## Task data:
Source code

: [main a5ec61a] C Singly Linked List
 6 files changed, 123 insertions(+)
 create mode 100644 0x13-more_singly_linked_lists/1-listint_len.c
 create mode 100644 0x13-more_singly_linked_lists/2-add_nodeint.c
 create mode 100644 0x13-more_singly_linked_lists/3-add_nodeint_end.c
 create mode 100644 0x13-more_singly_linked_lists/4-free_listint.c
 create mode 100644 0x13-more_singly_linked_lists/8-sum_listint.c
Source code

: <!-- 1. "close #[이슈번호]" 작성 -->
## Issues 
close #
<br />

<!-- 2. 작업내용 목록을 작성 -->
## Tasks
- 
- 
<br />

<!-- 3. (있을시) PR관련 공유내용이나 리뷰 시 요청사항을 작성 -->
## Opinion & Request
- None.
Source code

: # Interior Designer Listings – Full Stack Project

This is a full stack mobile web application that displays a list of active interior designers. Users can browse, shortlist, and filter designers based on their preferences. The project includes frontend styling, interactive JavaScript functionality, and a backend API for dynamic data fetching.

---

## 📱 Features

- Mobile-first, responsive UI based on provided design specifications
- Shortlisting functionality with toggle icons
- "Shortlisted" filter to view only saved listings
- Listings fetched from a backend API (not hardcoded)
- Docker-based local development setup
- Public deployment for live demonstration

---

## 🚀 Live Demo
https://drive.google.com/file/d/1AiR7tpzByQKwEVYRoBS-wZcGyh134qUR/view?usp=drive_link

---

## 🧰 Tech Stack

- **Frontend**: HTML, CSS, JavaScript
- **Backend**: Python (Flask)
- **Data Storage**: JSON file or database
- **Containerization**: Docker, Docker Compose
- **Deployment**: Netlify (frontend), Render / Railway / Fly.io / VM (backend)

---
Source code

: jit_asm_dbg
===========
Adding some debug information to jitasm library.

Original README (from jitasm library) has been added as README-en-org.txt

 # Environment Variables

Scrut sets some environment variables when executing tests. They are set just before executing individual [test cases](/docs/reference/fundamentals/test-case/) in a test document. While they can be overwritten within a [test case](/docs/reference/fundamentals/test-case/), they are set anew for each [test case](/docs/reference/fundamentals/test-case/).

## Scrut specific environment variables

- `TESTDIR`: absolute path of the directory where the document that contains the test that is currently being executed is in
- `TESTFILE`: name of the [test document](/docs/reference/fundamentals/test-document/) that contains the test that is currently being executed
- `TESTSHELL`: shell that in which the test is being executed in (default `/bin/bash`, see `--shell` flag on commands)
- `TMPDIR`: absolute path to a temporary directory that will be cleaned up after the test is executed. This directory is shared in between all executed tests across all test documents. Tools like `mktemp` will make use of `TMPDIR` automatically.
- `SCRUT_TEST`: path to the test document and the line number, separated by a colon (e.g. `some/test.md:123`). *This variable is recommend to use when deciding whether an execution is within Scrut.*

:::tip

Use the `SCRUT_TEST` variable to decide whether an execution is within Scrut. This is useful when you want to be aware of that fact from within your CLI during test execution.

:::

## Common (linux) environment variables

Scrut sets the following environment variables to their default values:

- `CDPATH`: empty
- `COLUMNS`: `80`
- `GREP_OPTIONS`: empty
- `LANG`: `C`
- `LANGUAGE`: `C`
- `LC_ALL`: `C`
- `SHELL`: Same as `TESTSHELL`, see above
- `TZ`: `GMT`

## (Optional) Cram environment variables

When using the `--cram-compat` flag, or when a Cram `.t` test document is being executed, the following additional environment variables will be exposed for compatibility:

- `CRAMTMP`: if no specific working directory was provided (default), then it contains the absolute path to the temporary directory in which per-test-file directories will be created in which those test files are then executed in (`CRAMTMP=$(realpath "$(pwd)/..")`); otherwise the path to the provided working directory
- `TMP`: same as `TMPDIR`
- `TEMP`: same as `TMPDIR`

## Requirement:
Return exactly, and only, the lines from the start of the listing through the line with "<!-- 2. 작업내용 목록을 작성 -->".

## Result for this task:
Source code

: [main a5ec61a] C Singly Linked List
 6 files changed, 123 insertions(+)
 create mode 100644 0x13-more_singly_linked_lists/1-listint_len.c
 create mode 100644 0x13-more_singly_linked_lists/2-add_nodeint.c
 create mode 100644 0x13-more_singly_linked_lists/3-add_nodeint_end.c
 create mode 100644 0x13-more_singly_linked_lists/4-free_listint.c
 create mode 100644 0x13-more_singly_linked_lists/8-sum_listint.c
Source code

: <!-- 1. "close #[이슈번호]" 작성 -->
## Issues 
close #
<br />

<!-- 2. 작업내용 목록을 작성 -->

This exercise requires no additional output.